Music / British jazz
Review: Tim Richards’ Hextet, Hen and Chicken
Whenever pianist Tim Richards’ returns to Bristol he faces big expectations – he lived in in the city back in the early eighties when his powerhouse band Spirit Level didn’t just shake up the local scene, it helped give British jazz an assertive identity that made them national heroes. The band lasted some twenty years but nearly the same time has passed since they disbanded so it would hardly have been surprising if things had changed. Hunched diffidently at his piano, back to the audience, it seemed Richards was content to let the music – mostly composed by him – do the talking, with opener Telegraph Hill an easy rolling introduction.

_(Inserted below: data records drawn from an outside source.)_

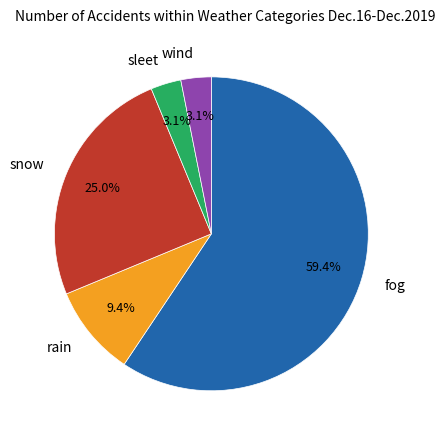

Which category has the biggest portion of the pie?

fog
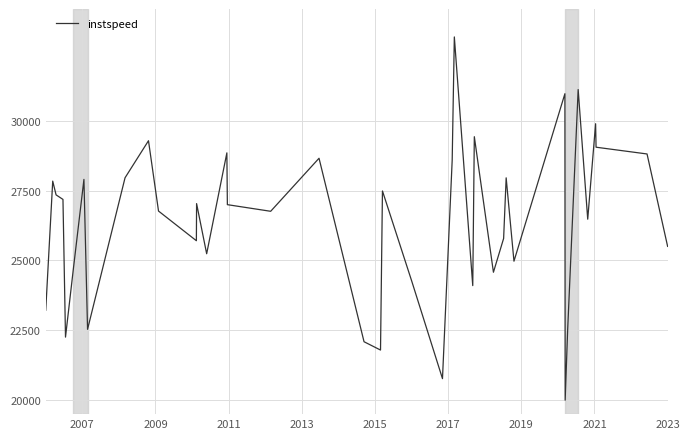

What is the smallest value displayed?

20000.0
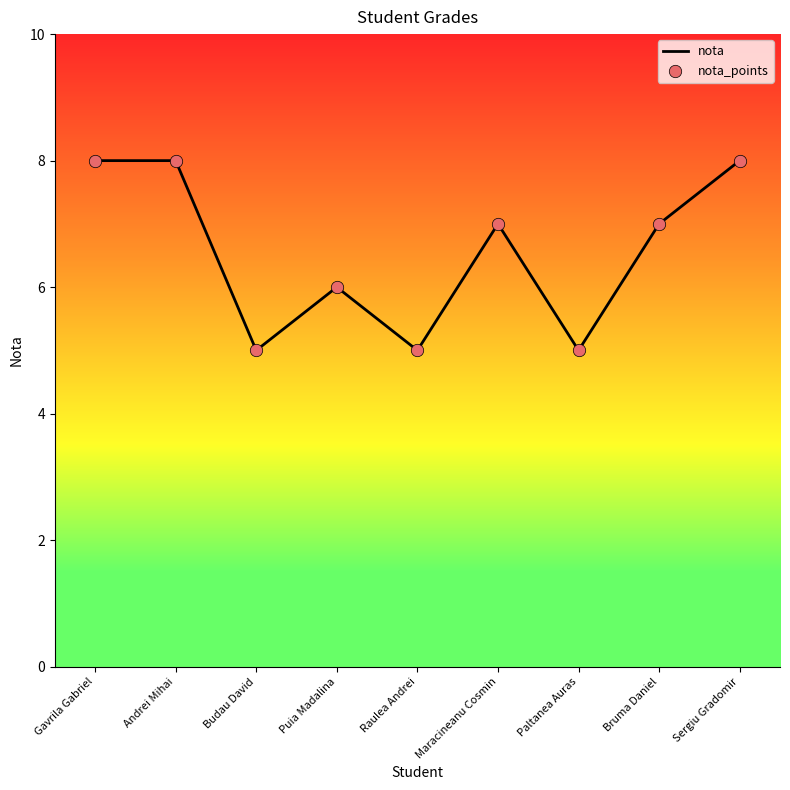

What is the change in value from Paltanea Auras to Bruma Daniel?

+2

The arrangement was based on a classic piano chords/bassline/drum groove foundation over which saxophonist Ed Jones laid an elegant solo, the first of many. Richards was equally well served in the next number, the filmic Lucid Dreaming, the complexities of which relied on fine ensemble playing, and the drifting Miles-like trumpet of Dick Pearce shone out of Spirit Walking. But a 6-piece line-up is a difficult beast and while Richards’ music kept a tight compositional grip on things it often felt that he’d left himself out of the equation, leaving him vamping two-handed chords that squeezed vibes player Ralph Wyld out of the mix somewhat. It was a shame, as the pianist had a nice touch, best revealed on a superb duo with Pearce for the Coltrane tune Resolution and in Wyld’s Storebaeltsbroen.
The latter number seemed to release the whole band to have more fun, with bassist Dominic Howells and drummer Peter Ibbotson finding a more organic repartee and Richards giving a playful lightness to his solo. If there was to be just a hint of the powerhouse Spirit Level legacy it came in Howles’ enjoyable boogaloo Ease Up, with Jones and Pearce taking snappy liberties and the Latin-inflected rhythm locking together perfectly.
is needed now More than ever
It was clear, however, that time has changed things – as indeed it should – and if Tim Richards music has matured from those early renegade days it has certainly gained compositional sophistication in the process.